Copy the lines below word for word, leaving out the pictures.

THE DATA Start Marker

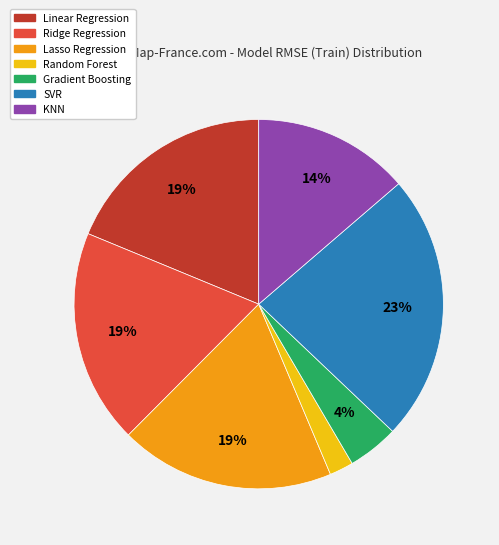

Count the number of slices in the pie.

7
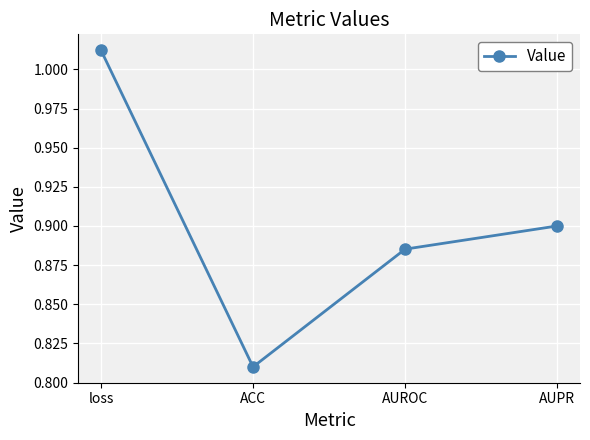

Is this an area chart (filled region under the line)?

No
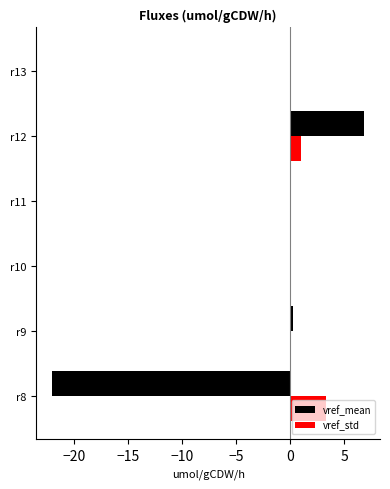

Is it true that vref_std equals 0.0 at r13?

True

THE DATA End Marker

- ANSWER TO THIS TASK
Count the number of slices in the pie.

7

Is this an area chart (filled region under the line)?

No

Is it true that vref_std equals 0.0 at r13?

True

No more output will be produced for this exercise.